A common situation in Machine Learning is one where training data is not fully representative of a target population due to bias in the sampling mechanism or due to prohibitive target sampling costs. In such situations, we aim to "transfer" relevant information from the training data (a.k.a. source data) to the target application. How much information is in the source data about the target application? Would some amount of target data improve transfer? These are all practical questions that depend crucially on "how far" the source domain is from the target. However, how to properly measure "distance" between source and target domains remains largely unclear.
In this talk we will argue that much of the traditional notions of distance (e.g., KL-divergence, extensions of TV such as D_A discrepancy, density-ratios, Wasserstein distance) can yield an over-pessimistic picture of transferability.

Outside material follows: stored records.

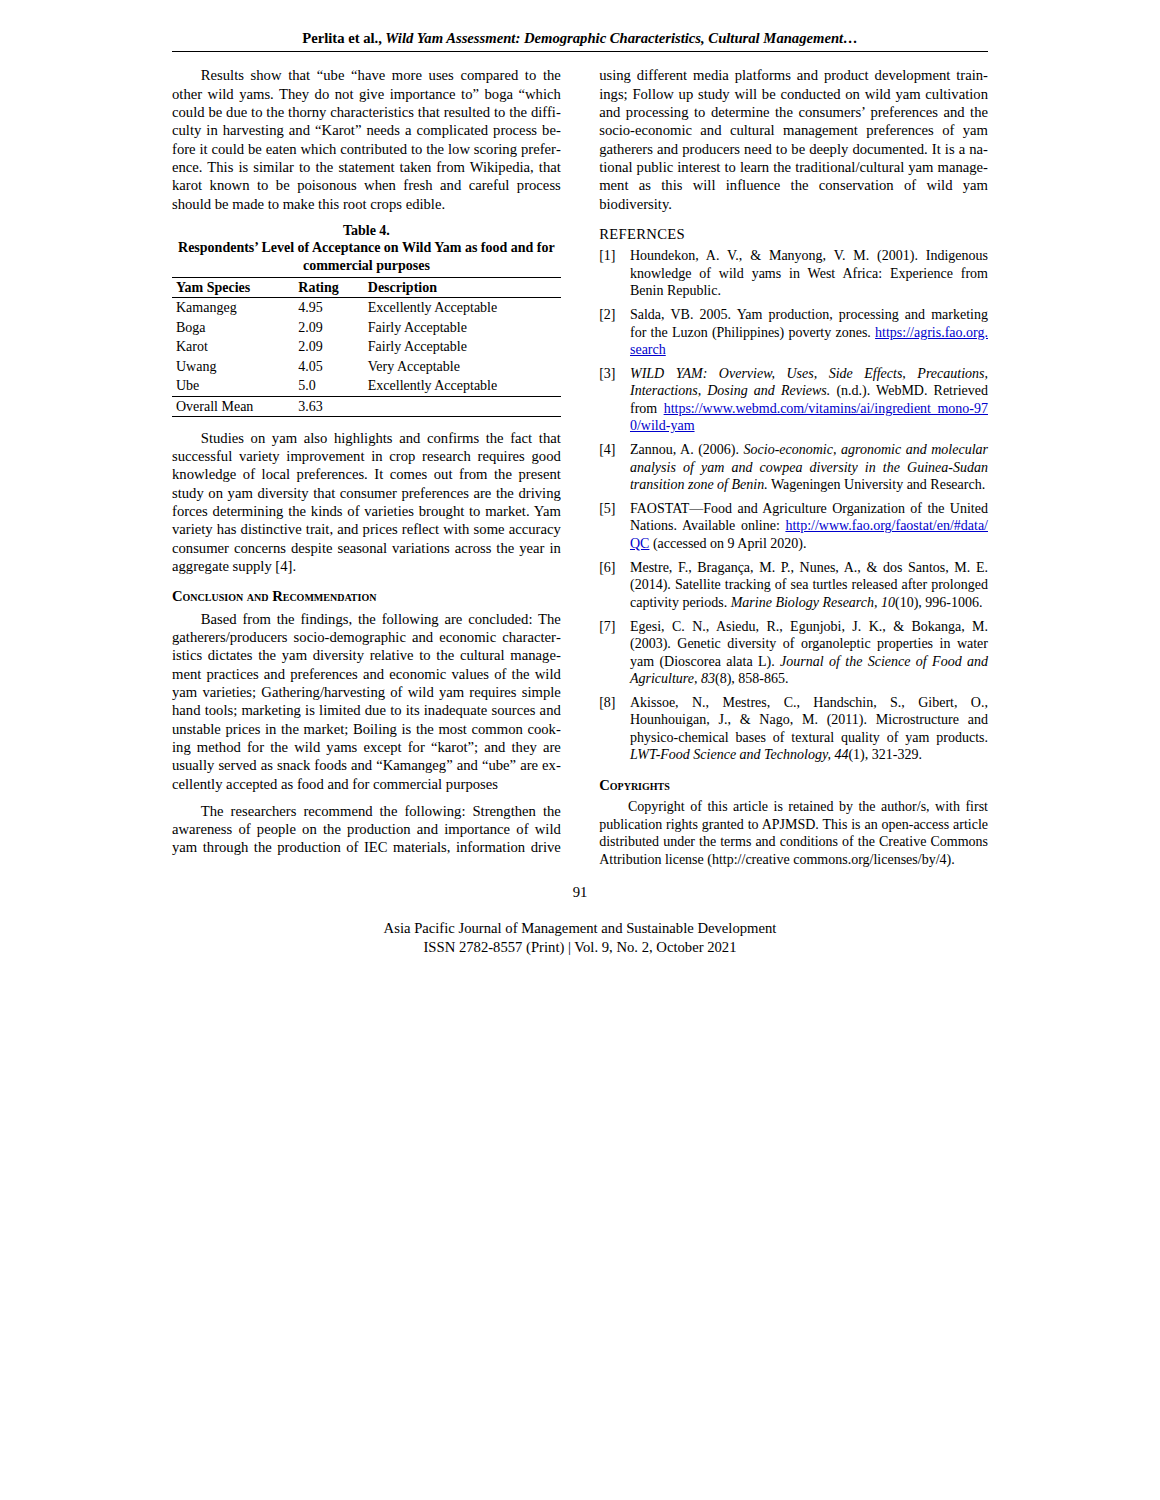Perlita et al., Wild Yam Assessment: Demographic Characteristics, Cultural Management…
Results show that “ube “have more uses compared to the other wild yams. They do not give importance to” boga “which could be due to the thorny characteristics that resulted to the difficulty in harvesting and “Karot” needs a complicated process before it could be eaten which contributed to the low scoring preference. This is similar to the statement taken from Wikipedia, that karot known to be poisonous when fresh and careful process should be made to make this root crops edible.
Table 4. Respondents’ Level of Acceptance on Wild Yam as food and for commercial purposes
| Yam Species | Rating | Description |
| --- | --- | --- |
| Kamangeg | 4.95 | Excellently Acceptable |
| Boga | 2.09 | Fairly Acceptable |
| Karot | 2.09 | Fairly Acceptable |
| Uwang | 4.05 | Very Acceptable |
| Ube | 5.0 | Excellently Acceptable |
| Overall Mean | 3.63 | |
Studies on yam also highlights and confirms the fact that successful variety improvement in crop research requires good knowledge of local preferences. It comes out from the present study on yam diversity that consumer preferences are the driving forces determining the kinds of varieties brought to market. Yam variety has distinctive trait, and prices reflect with some accuracy consumer concerns despite seasonal variations across the year in aggregate supply [4].
Conclusion and Recommendation
Based from the findings, the following are concluded: The gatherers/producers socio-demographic and economic characteristics dictates the yam diversity relative to the cultural management practices and preferences and economic values of the wild yam varieties; Gathering/harvesting of wild yam requires simple hand tools; marketing is limited due to its inadequate sources and unstable prices in the market; Boiling is the most common cooking method for the wild yams except for “karot”; and they are usually served as snack foods and “Kamangeg” and “ube” are excellently accepted as food and for commercial purposes
The researchers recommend the following: Strengthen the awareness of people on the production and importance of wild yam through the production of IEC materials, information drive using different media platforms and product development trainings; Follow up study will be conducted on wild yam cultivation and processing to determine the consumers’ preferences and the socio-economic and cultural management preferences of yam gatherers and producers need to be deeply documented. It is a national public interest to learn the traditional/cultural yam management as this will influence the conservation of wild yam biodiversity.
REFERNCES
Houndekon, A. V., & Manyong, V. M. (2001). Indigenous knowledge of wild yams in West Africa: Experience from Benin Republic.
Salda, VB. 2005. Yam production, processing and marketing for the Luzon (Philippines) poverty zones. https://agris.fao.org.search
WILD YAM: Overview, Uses, Side Effects, Precautions, Interactions, Dosing and Reviews. (n.d.). WebMD. Retrieved from https://www.webmd.com/vitamins/ai/ingredient mono-970/wild-yam
Zannou, A. (2006). Socio-economic, agronomic and molecular analysis of yam and cowpea diversity in the Guinea-Sudan transition zone of Benin. Wageningen University and Research.
FAOSTAT—Food and Agriculture Organization of the United Nations. Available online: http://www.fao.org/faostat/en/#data/QC (accessed on 9 April 2020).
Mestre, F., Bragança, M. P., Nunes, A., & dos Santos, M. E. (2014). Satellite tracking of sea turtles released after prolonged captivity periods. Marine Biology Research, 10(10), 996-1006.
Egesi, C. N., Asiedu, R., Egunjobi, J. K., & Bokanga, M. (2003). Genetic diversity of organoleptic properties in water yam (Dioscorea alata L). Journal of the Science of Food and Agriculture, 83(8), 858-865.
Akissoe, N., Mestres, C., Handschin, S., Gibert, O., Hounhouigan, J., & Nago, M. (2011). Microstructure and physico-chemical bases of textural quality of yam products. LWT-Food Science and Technology, 44(1), 321-329.
Copyrights
Copyright of this article is retained by the author/s, with first publication rights granted to APJMSD. This is an open-access article distributed under the terms and conditions of the Creative Commons Attribution license (http://creative commons.org/licenses/by/4).
91
Asia Pacific Journal of Management and Sustainable Development
ISSN 2782-8557 (Print) | Vol. 9, No. 2, October 2021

Instead, we show that some new notions of "relative dimension" between source and target (which we simply term transfer-exponents) capture a continuum from easy to hard transfer. Transfer-exponents uncover a rich set of situations where transfer is possible even at fast rates; they encode relative benefits of source and target samples, and have interesting implications for related problems such as multi-task or multi-source learning.
In particular, in the case of transfer from multiple sources, we will discuss (if time permits) a strong dichotomy between minimax and adaptive rates: no adaptive procedure exists that can achieve the same rates as minimax (oracle) procedures.
The talk is based on earlier work with Guillaume Martinet, and ongoing work with Steve Hanneke.